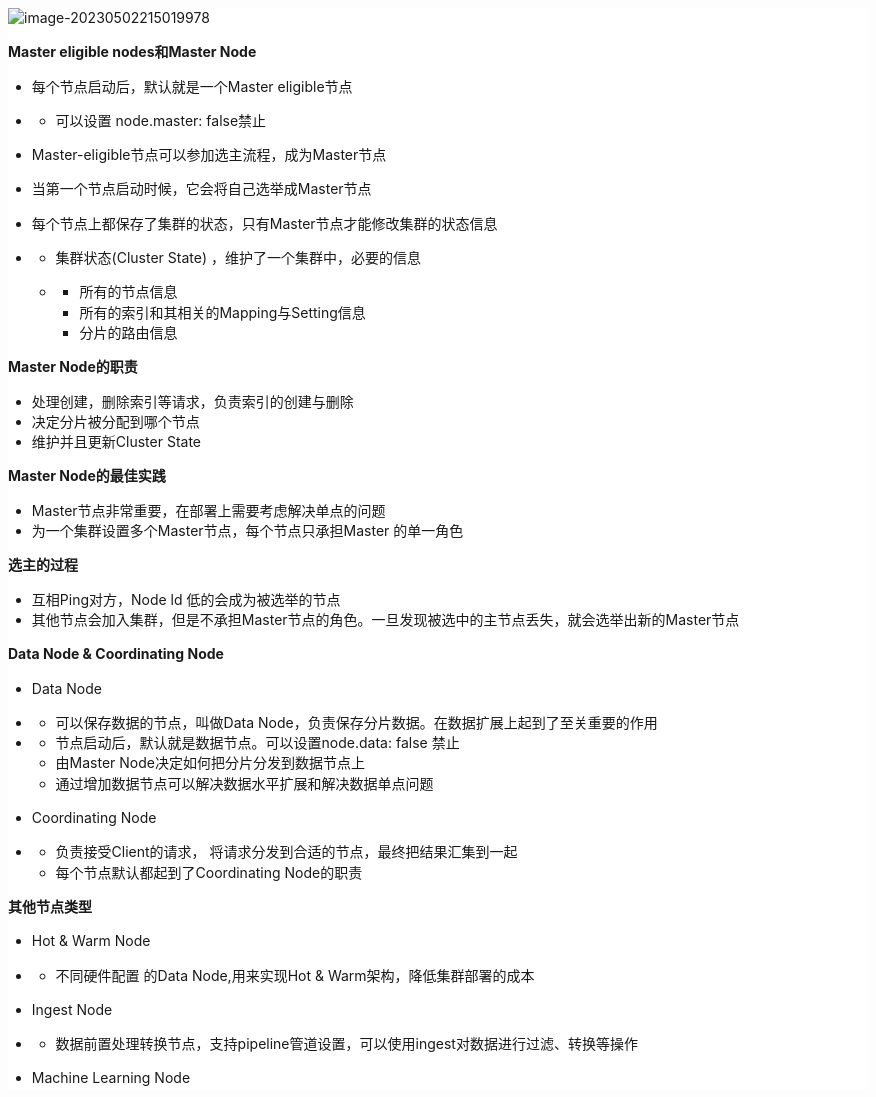 ![image-20230502215019978](https://img.jssjqd.cn//202305022150908.png)

**Master eligible nodes和Master Node**

- 每个节点启动后，默认就是一个Master eligible节点

- - 可以设置 node.master: false禁止

- Master-eligible节点可以参加选主流程，成为Master节点

- 当第一个节点启动时候，它会将自己选举成Master节点

- 每个节点上都保存了集群的状态，只有Master节点才能修改集群的状态信息

- - 集群状态(Cluster State) ，维护了一个集群中，必要的信息

  - - 所有的节点信息
    - 所有的索引和其相关的Mapping与Setting信息
    - 分片的路由信息

**Master Node的职责**

- 处理创建，删除索引等请求，负责索引的创建与删除
- 决定分片被分配到哪个节点
- 维护并且更新Cluster State

**Master Node的最佳实践**

- Master节点非常重要，在部署上需要考虑解决单点的问题
- 为一个集群设置多个Master节点，每个节点只承担Master 的单一角色

**选主的过程**

- 互相Ping对方，Node ld 低的会成为被选举的节点
- 其他节点会加入集群，但是不承担Master节点的角色。一旦发现被选中的主节点丢失，就会选举出新的Master节点

**Data Node & Coordinating Node**

- Data Node

- - 可以保存数据的节点，叫做Data Node，负责保存分片数据。在数据扩展上起到了至关重要的作用

- - 节点启动后，默认就是数据节点。可以设置node.data: false 禁止
  - 由Master Node决定如何把分片分发到数据节点上
  - 通过增加数据节点可以解决数据水平扩展和解决数据单点问题

- Coordinating Node

- - 负责接受Client的请求， 将请求分发到合适的节点，最终把结果汇集到一起
  - 每个节点默认都起到了Coordinating Node的职责

**其他节点类型**

- Hot & Warm Node

- - 不同硬件配置 的Data Node,用来实现Hot & Warm架构，降低集群部署的成本

- Ingest Node

- - 数据前置处理转换节点，支持pipeline管道设置，可以使用ingest对数据进行过滤、转换等操作

- Machine Learning Node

=-=-=

Directions - Reproduce the listing above line for line without any changes, but leave the picture out of your copy.

Written reply -
 ![image-20230502215019978](https://img.jssjqd.cn//202305022150908.png)

**Master eligible nodes和Master Node**

- 每个节点启动后，默认就是一个Master eligible节点

- - 可以设置 node.master: false禁止

- Master-eligible节点可以参加选主流程，成为Master节点

- 当第一个节点启动时候，它会将自己选举成Master节点

- 每个节点上都保存了集群的状态，只有Master节点才能修改集群的状态信息

- - 集群状态(Cluster State) ，维护了一个集群中，必要的信息

  - - 所有的节点信息
    - 所有的索引和其相关的Mapping与Setting信息
    - 分片的路由信息

**Master Node的职责**

- 处理创建，删除索引等请求，负责索引的创建与删除
- 决定分片被分配到哪个节点
- 维护并且更新Cluster State

**Master Node的最佳实践**

- Master节点非常重要，在部署上需要考虑解决单点的问题
- 为一个集群设置多个Master节点，每个节点只承担Master 的单一角色

**选主的过程**

- 互相Ping对方，Node ld 低的会成为被选举的节点
- 其他节点会加入集群，但是不承担Master节点的角色。一旦发现被选中的主节点丢失，就会选举出新的Master节点

**Data Node & Coordinating Node**

- Data Node

- - 可以保存数据的节点，叫做Data Node，负责保存分片数据。在数据扩展上起到了至关重要的作用

- - 节点启动后，默认就是数据节点。可以设置node.data: false 禁止
  - 由Master Node决定如何把分片分发到数据节点上
  - 通过增加数据节点可以解决数据水平扩展和解决数据单点问题

- Coordinating Node

- - 负责接受Client的请求， 将请求分发到合适的节点，最终把结果汇集到一起
  - 每个节点默认都起到了Coordinating Node的职责

**其他节点类型**

- Hot & Warm Node

- - 不同硬件配置 的Data Node,用来实现Hot & Warm架构，降低集群部署的成本

- Ingest Node

- - 数据前置处理转换节点，支持pipeline管道设置，可以使用ingest对数据进行过滤、转换等操作

- Machine Learning Node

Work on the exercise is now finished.